**MATERIAL SHOWN**
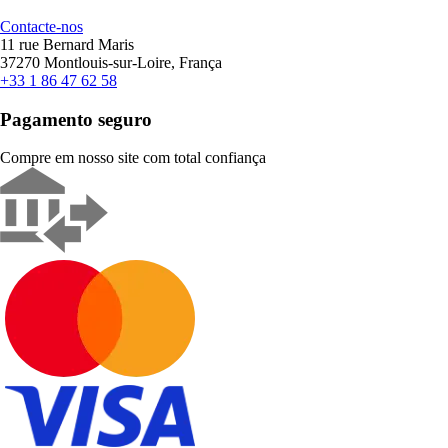
Contacte-nos
11 rue Bernard Maris
37270 Montlouis-sur-Loire, França
+33 1 86 47 62 58
Pagamento seguro
Compre em nosso site com total confiança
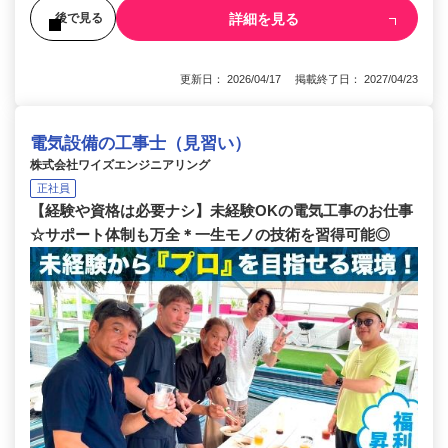
詳細を見る
後で見る
更新日： 2026/04/17 掲載終了日： 2027/04/23
電気設備の工事士（見習い）
株式会社ワイズエンジニアリング
正社員
【経験や資格は必要ナシ】未経験OKの電気工事のお仕事
☆サポート体制も万全＊一生モノの技術を習得可能◎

**WHAT IS REQUIRED**
Repeat the data above in full and exactly. Omit every image.

**RESPONSE AREA**
Contacte-nos
11 rue Bernard Maris
37270 Montlouis-sur-Loire, França
+33 1 86 47 62 58
Pagamento seguro
Compre em nosso site com total confiança
詳細を見る
後で見る
更新日： 2026/04/17 掲載終了日： 2027/04/23
電気設備の工事士（見習い）
株式会社ワイズエンジニアリング
正社員
【経験や資格は必要ナシ】未経験OKの電気工事のお仕事
☆サポート体制も万全＊一生モノの技術を習得可能◎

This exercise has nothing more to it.